More than 25,000 people called in on the very first day it joined
work.
Compare
this, said Mahesh Kumar, Deputy Regional Manager, South Western
Railways, to the mere 3,000 calls or so that used to be attended
to every day, in the bad old days when there were a dozen enquiry
numbers that one had to choose from to get the required
information, which came from different systems.
The
public found it rather difficult to remember all the numbers and
what each one was for.
It
was difficult to get a call through without a long wait, resulting
in what are termed “unmatured calls” - calls that produced no
results.
Fingertip
info
Now
nearly any kind of information can be availed readily at the touch
of three buttons - 1, 3 and 9.
About
80 per cent of the calls, mostly mundane enquiries, are handled by
the computer.
The
unusual ones are transferred to agents. Incidentally, enquiries
relating to ticket status, reservation, arrival and departure,
fares, concessions and cancellations, are all provided by a polite
female voice.
The
computer also gives details about amenities in stations and
trains, and even helps the passenger plan his journey.
It
also advises him on what to do if he loses his ticket, wants to
take break on circular journeys, wants his name changed and so on.

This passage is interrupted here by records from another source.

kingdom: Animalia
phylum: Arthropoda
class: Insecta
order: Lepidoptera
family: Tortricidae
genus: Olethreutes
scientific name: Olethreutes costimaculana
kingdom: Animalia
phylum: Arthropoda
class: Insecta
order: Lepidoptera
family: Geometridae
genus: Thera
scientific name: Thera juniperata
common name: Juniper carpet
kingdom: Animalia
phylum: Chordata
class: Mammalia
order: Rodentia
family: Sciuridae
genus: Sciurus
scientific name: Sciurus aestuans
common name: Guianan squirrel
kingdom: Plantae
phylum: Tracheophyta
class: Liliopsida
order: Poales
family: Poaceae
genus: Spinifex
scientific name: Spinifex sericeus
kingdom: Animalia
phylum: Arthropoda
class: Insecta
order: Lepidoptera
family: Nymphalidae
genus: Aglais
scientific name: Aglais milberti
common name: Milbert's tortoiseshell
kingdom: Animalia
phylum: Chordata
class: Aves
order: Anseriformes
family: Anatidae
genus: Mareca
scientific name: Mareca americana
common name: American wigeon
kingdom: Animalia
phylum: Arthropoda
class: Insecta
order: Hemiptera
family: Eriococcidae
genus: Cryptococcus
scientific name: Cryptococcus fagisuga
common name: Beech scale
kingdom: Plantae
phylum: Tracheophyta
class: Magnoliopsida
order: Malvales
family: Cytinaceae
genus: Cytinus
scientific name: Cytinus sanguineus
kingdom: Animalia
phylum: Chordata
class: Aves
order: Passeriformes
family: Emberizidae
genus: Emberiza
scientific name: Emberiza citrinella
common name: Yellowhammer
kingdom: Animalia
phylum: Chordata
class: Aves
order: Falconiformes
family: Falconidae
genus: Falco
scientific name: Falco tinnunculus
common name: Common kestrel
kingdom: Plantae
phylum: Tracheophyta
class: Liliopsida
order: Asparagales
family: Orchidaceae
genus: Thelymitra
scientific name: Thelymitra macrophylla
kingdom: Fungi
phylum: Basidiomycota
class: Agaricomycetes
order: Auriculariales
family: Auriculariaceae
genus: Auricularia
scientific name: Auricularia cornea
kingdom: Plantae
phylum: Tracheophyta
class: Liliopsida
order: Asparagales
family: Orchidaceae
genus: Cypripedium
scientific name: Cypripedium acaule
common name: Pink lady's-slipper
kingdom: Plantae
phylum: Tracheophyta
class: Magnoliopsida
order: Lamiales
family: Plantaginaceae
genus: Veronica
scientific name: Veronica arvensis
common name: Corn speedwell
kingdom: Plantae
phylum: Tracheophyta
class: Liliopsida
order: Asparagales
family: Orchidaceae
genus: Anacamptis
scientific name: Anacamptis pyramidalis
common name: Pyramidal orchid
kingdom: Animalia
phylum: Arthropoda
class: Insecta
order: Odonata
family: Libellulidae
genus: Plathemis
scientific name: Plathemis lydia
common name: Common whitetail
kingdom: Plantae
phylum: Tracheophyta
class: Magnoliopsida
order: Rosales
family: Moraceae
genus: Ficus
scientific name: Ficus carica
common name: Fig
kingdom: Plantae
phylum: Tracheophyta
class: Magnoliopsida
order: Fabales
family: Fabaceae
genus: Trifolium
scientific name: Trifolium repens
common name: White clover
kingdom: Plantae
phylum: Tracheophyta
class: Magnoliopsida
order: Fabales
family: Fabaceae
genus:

Some of these services can be availed by SMS too.
The
chances of a caller having to listen to an engaged tone are fewer
because the machine handles 240 lines, up from a mere 37.
The
machine is much smarter. It has an interactive voice recognition
system - Microsoft’s ‘Sapi’- capable of recognising a
variety of accents.
To
‘train’ it to do so, they fed it more than a thousand samples
of voices, besides other names that might be used to refer to
trains (Kanyakumari Express is also called Island Express, for
example).
The
system, which cost Rs 60 lakh and is located in the administration
block of the Indian Railways, is designed and operated by RailTel,
a PSU wholly owned by the Ministry of Railways. The unit was set
up in 2000 by the telecom and computer experts among the Railways’
staff.
The
purpose was to lease or rent out all the unused bandwidth that the
railways had in its extensive optic fibre network across the
country, the result of an operation for internal communication
that started in the early 1980s - long before the Department of
Telecommunication had laid its own cables.
RailTel
started renting out its bandwidth to the corporate sector and
telecom services providers like Tata Teleservices, Hutch, Airtel
and Spice, with good results and in 2003-04 generating revenue of
Rs 26 crore. This year, says Mr Kumar, it might be Rs 100 cr. He
is not quite done yet. SMS alerts for wait lists and arrival of
trains at stations, hotlines, booking for retiring rooms.